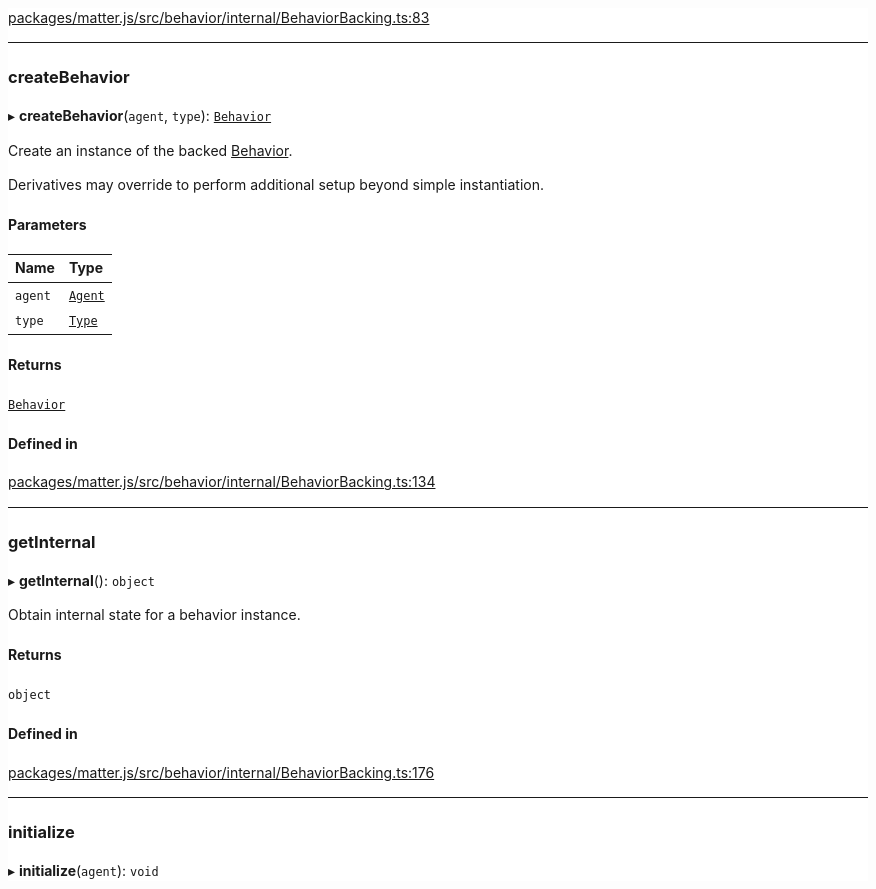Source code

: [packages/matter.js/src/behavior/internal/BehaviorBacking.ts:83](https://github.com/project-chip/matter.js/blob/6d3b6a5d957d88a9231d6ecab4bb41f8133112be/packages/matter.js/src/behavior/internal/BehaviorBacking.ts#L83)

___

### createBehavior

▸ **createBehavior**(`agent`, `type`): [`Behavior`](behavior_export.Behavior-1.md)

Create an instance of the backed [Behavior](behavior_export.Behavior-1.md).

Derivatives may override to perform additional setup beyond simple instantiation.

#### Parameters

| Name | Type |
| :------ | :------ |
| `agent` | [`Agent`](endpoint_export.Agent-1.md) |
| `type` | [`Type`](../interfaces/behavior_export.Behavior.Type.md) |

#### Returns

[`Behavior`](behavior_export.Behavior-1.md)

#### Defined in

[packages/matter.js/src/behavior/internal/BehaviorBacking.ts:134](https://github.com/project-chip/matter.js/blob/6d3b6a5d957d88a9231d6ecab4bb41f8133112be/packages/matter.js/src/behavior/internal/BehaviorBacking.ts#L134)

___

### getInternal

▸ **getInternal**(): `object`

Obtain internal state for a behavior instance.

#### Returns

`object`

#### Defined in

[packages/matter.js/src/behavior/internal/BehaviorBacking.ts:176](https://github.com/project-chip/matter.js/blob/6d3b6a5d957d88a9231d6ecab4bb41f8133112be/packages/matter.js/src/behavior/internal/BehaviorBacking.ts#L176)

___

### initialize

▸ **initialize**(`agent`): `void`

→ Task details: Write out the material above exactly. Skip the pictures.

→ Task answer:
Source code

: [packages/matter.js/src/behavior/internal/BehaviorBacking.ts:83](https://github.com/project-chip/matter.js/blob/6d3b6a5d957d88a9231d6ecab4bb41f8133112be/packages/matter.js/src/behavior/internal/BehaviorBacking.ts#L83)

___

### createBehavior

▸ **createBehavior**(`agent`, `type`): [`Behavior`](behavior_export.Behavior-1.md)

Create an instance of the backed [Behavior](behavior_export.Behavior-1.md).

Derivatives may override to perform additional setup beyond simple instantiation.

#### Parameters

| Name | Type |
| :------ | :------ |
| `agent` | [`Agent`](endpoint_export.Agent-1.md) |
| `type` | [`Type`](../interfaces/behavior_export.Behavior.Type.md) |

#### Returns

[`Behavior`](behavior_export.Behavior-1.md)

#### Defined in

[packages/matter.js/src/behavior/internal/BehaviorBacking.ts:134](https://github.com/project-chip/matter.js/blob/6d3b6a5d957d88a9231d6ecab4bb41f8133112be/packages/matter.js/src/behavior/internal/BehaviorBacking.ts#L134)

___

### getInternal

▸ **getInternal**(): `object`

Obtain internal state for a behavior instance.

#### Returns

`object`

#### Defined in

[packages/matter.js/src/behavior/internal/BehaviorBacking.ts:176](https://github.com/project-chip/matter.js/blob/6d3b6a5d957d88a9231d6ecab4bb41f8133112be/packages/matter.js/src/behavior/internal/BehaviorBacking.ts#L176)

___

### initialize

▸ **initialize**(`agent`): `void`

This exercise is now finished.